• Selected text:
>> Begin
POM. What do you think are the greatest fears of whites? Because I think, related to what you have just said ...?
AK. Insecurity, that's the greatest fear. Fear of anarchy, fear of breakdown of law and order, that is the greatest fear. I think they will live with the drop in standards, physical standards, but I don't think they will live with insecurity.
POM. Do you think de Klerk will attempt to try to have inserted into the constitution some guarantees relating to the structure of the economy?
AK. No, I would have no doubt about that.
PK. And Buthelezi as well?
AK. And Buthelezi as well. And I think that is an encouraging thing because I have no doubt personally that that will have the full backing of the major western democracies. Namibia has shown that. And I think that's very encouraging.
POM. Just three last things: the obstacles that de Klerk faces in managing the process from his side, the obstacles that Mandela faces in trying to manage it from his side.
AK. Well, the obstacles de Klerk faces are, I think, fairly self-evident. Now, you've seen what the right wingers have been doing, you've seen the growth in their support even in places like English-speaking Durban. In the Umlazi by-election the signs were very clear. I believe that unless he is able to show the very dangerous path he has chosen, because let's face, I mean again I think one must concede that any form of change on this scale is exceedingly dangerous. Unless he can actually show positive results I think there is a very real chance that he will be swept from power. Now, there are a number of scenarios, and God help us if it ever happens, but I think that the fact the military may well at some stage believe that it's gone too far and stop it. And that is the ultimate in that case, and very violent. The other scenario is that if he went to an election, he'd be voted out of power.
POM. If an election were held today, that he would be voted out of power?
AK. I don't believe that. But I think if, unless he gets rewarded by the West, that there are actually positive developments, and rewarded by the ANC, then I think, yes, there would be a chance of that happening. In which case, Mandela would find himself negotiating with Andries Treurnicht and I don't think there is much chance of that succeeding. What are the obstacles to Mandela? I think Mandela has got arguably even bigger problems, because there is no doubt that there are enormously divergent forces that are nominally working under the gambit of the ANC. And I alluded to that, I think it's going to be fairly difficult to marry those. I think, also, that one must have no illusions that even among black supporters, there is no doubt that ethnicity is going to play a role. And I'm not suggesting in any way that it needs to be accommodated but the fact of the matter is that it will play a role.
POM. Sorry, that which has to do ...?
>> End
• Challenge 1: Please repeat the records from the line containing "country: Canada" through the end of the records, inclusive, swapping "locality" for "site" and leaving everything else unchanged.
The records below are unrelated to the interview excerpt.

• Data extract:
>> Begin
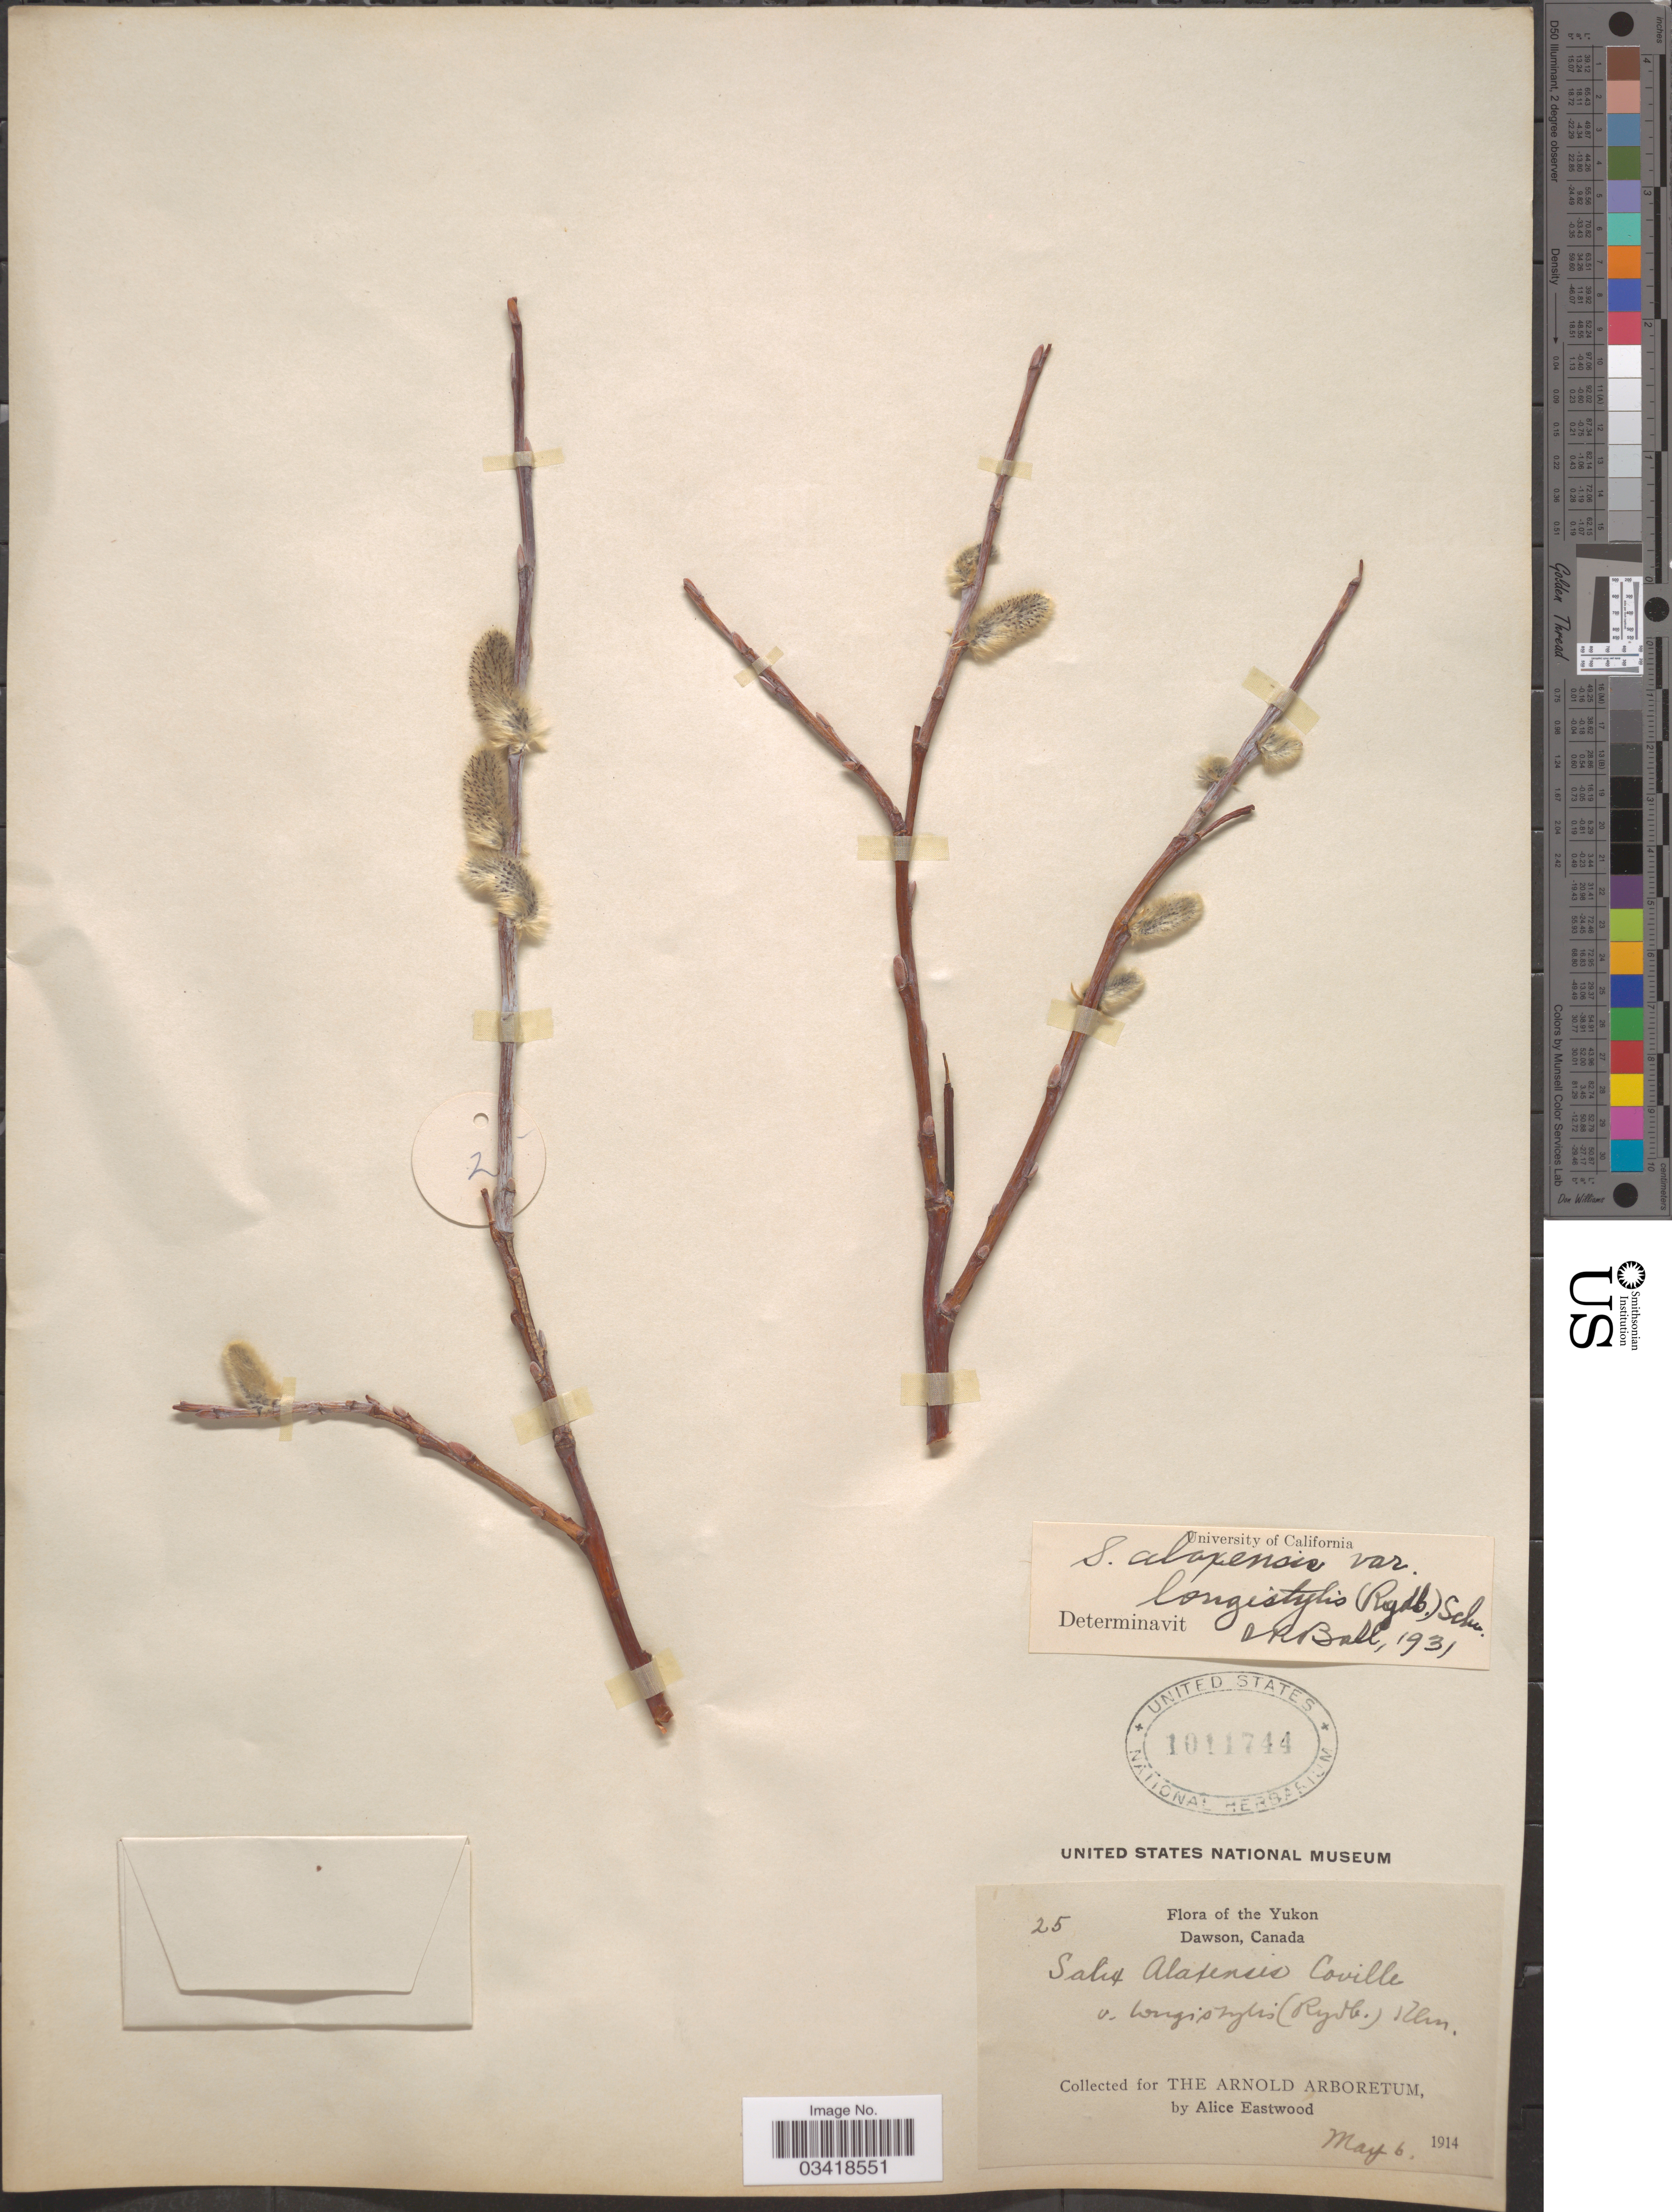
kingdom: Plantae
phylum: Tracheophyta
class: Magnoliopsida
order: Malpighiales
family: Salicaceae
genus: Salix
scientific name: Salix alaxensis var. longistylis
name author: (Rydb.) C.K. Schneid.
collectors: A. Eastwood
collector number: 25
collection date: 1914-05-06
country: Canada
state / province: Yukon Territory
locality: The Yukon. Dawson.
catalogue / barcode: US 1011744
>> End
• Challenge 2: List every politician named in the interview excerpt.

• Written reply 1:
country: Canada
state / province: Yukon Territory
site: The Yukon. Dawson.
catalogue / barcode: US 1011744

• Written reply 2: de Klerk, Buthelezi, Mandela, Andries Treurnicht